The text book teaches us to write regular expressions using the epsilon (ε)
symbol, but how can I translate that symbol directly to code without having to completely rework my regular expression?
For instance, how would I write this regex which would catch all lowercase strings that either begin or end in a
(or both).
Not 100% sure this is correct but...
((a|epsilon
)[a-z]*
a) | (a[a-z]*
(a|epsilon
))
So some strings that should match include:
a //single "a" starts or ends with "a"
aa //starts and ends with "a"
ab //starts with "a"
ba //ends with "a"
aba //starts and ends with "a"
aaaaaaaa //starts and ends with "a"
abbbbbbb //starts with "a"
bbbbbbba //ends with "a"
abbbbbba //starts and ends with "a"
asdfhgdu //starts with "a"
onoineca //ends with "a"
ahnrtyna //starts and ends with "a"
I only what to exchange epsilon
for the correct symbol, I do not want to modify any part of the rest of the expression.

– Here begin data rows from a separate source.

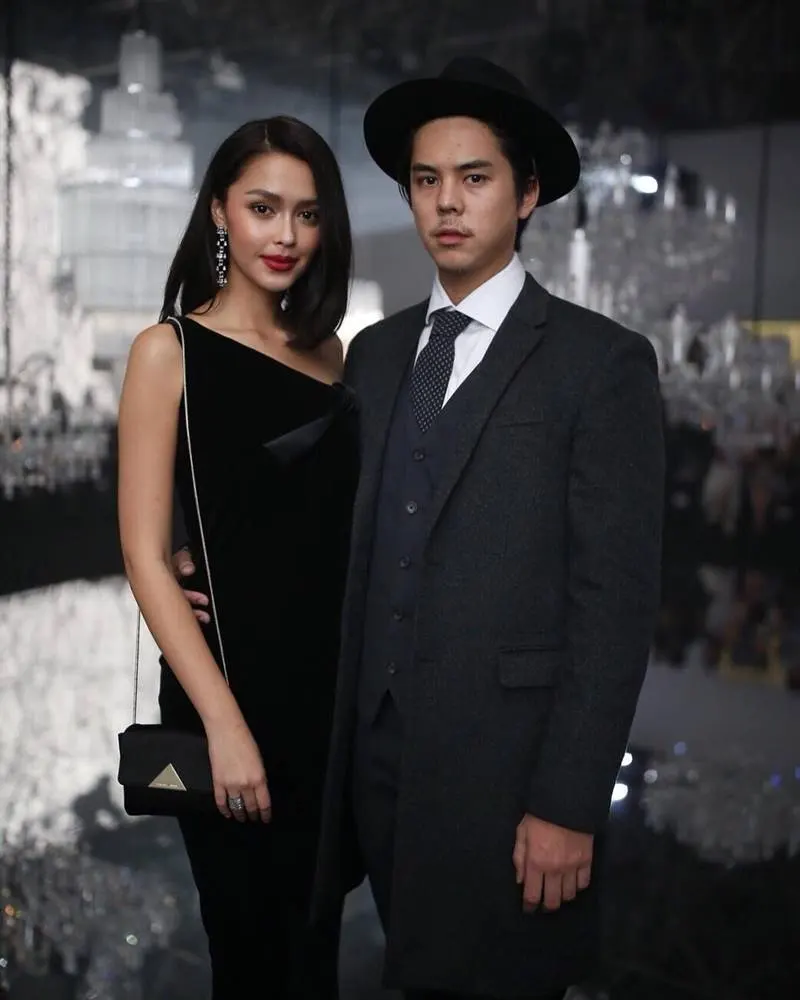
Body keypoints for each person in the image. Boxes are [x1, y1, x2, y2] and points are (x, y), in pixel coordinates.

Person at [178, 58, 664, 1000]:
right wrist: (210, 558)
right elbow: (332, 523)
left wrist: (569, 803)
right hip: (369, 764)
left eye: (475, 178)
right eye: (426, 180)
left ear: (527, 193)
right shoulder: (376, 353)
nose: (447, 202)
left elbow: (615, 606)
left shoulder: (600, 364)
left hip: (507, 772)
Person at [117, 116, 359, 999]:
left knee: (314, 956)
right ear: (220, 211)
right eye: (264, 208)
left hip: (327, 703)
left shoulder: (334, 357)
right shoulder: (167, 352)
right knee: (252, 958)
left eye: (307, 213)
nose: (286, 234)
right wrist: (224, 726)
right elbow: (145, 556)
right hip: (227, 695)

Also I want to be clear, I am not actually checking for the epsilon symbol, I want to have a choice of a character or nothing (well not nothing... epsilon).
Does such a symbol exist?
Is what I want possible?
Just omit the 𝜖, since it denotes the empty string:
([1-9]|)[0-9]*
There’s also a shortcut for this particular case:
([1-9]?)[0-9]*
The ?
means zero or one occurrences of the preceding token.